図2】本発明の実施例にかかる固定構造の概要を示した図である。
図3図2(b)の各ブラケットを単独で示した図である。
図4】車両衝突時の車体変形に伴うバッテリの動きを模式的に示した図である。
図5図2(b)の前側および後側のクロスメンバを各方向から示した図である。
【発明を実施するための形態】
【0009】
本発明の一実施の形態に係る車両用電源固定構造は、車両のフロアパネル上の右側または左側に配置されてその車幅方向内側から所定のケーブルが延びている電源装置と、電源装置の車幅方向内側の部位をフロアパネルに取り付ける内側取付ブラケットとを備える車両用電源固定構造において、内側取付ブラケットは、電源装置に接続される電源装置接続部と、電源装置接続部から車幅方向内側の下方へ屈曲した屈曲部と、屈曲部から延びた先に形成されフロアパネルに接続されるフロア接続部とを有することを特徴とする。

取り組む課題:
[A] 本文について、次の問いに答えてください。
(i) 図4は何を模式的に示した図ですか。
(ii) 電源装置は車両のフロアパネル上のどこに配置されていますか。
(iii) 屈曲部は電源装置接続部からどの方向へ屈曲していますか。
[B] 本文のうち、"図2】本発明の実施例にかかる固定構造の概要を示した図である。"から始まり"とを有することを特徴とする。"で終わる部分を、一字も変えずに抜き出してください。
[C] 本文で、内側取付ブラケットが有するとされている部分をすべて挙げてください。

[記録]

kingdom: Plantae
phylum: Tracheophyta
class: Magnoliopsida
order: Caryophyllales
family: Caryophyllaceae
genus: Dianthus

解答例:
[A]
(i) 車両衝突時の車体変形に伴うバッテリの動き
(ii) 右側または左側
(iii) 車幅方向内側の下方

[B]
図2】本発明の実施例にかかる固定構造の概要を示した図である。
図3図2(b)の各ブラケットを単独で示した図である。
図4】車両衝突時の車体変形に伴うバッテリの動きを模式的に示した図である。
図5図2(b)の前側および後側のクロスメンバを各方向から示した図である。
【発明を実施するための形態】
【0009】
本発明の一実施の形態に係る車両用電源固定構造は、車両のフロアパネル上の右側または左側に配置されてその車幅方向内側から所定のケーブルが延びている電源装置と、電源装置の車幅方向内側の部位をフロアパネルに取り付ける内側取付ブラケットとを備える車両用電源固定構造において、内側取付ブラケットは、電源装置に接続される電源装置接続部と、電源装置接続部から車幅方向内側の下方へ屈曲した屈曲部と、屈曲部から延びた先に形成されフロアパネルに接続されるフロア接続部とを有することを特徴とする。

[C]
電源装置接続部
屈曲部
フロア接続部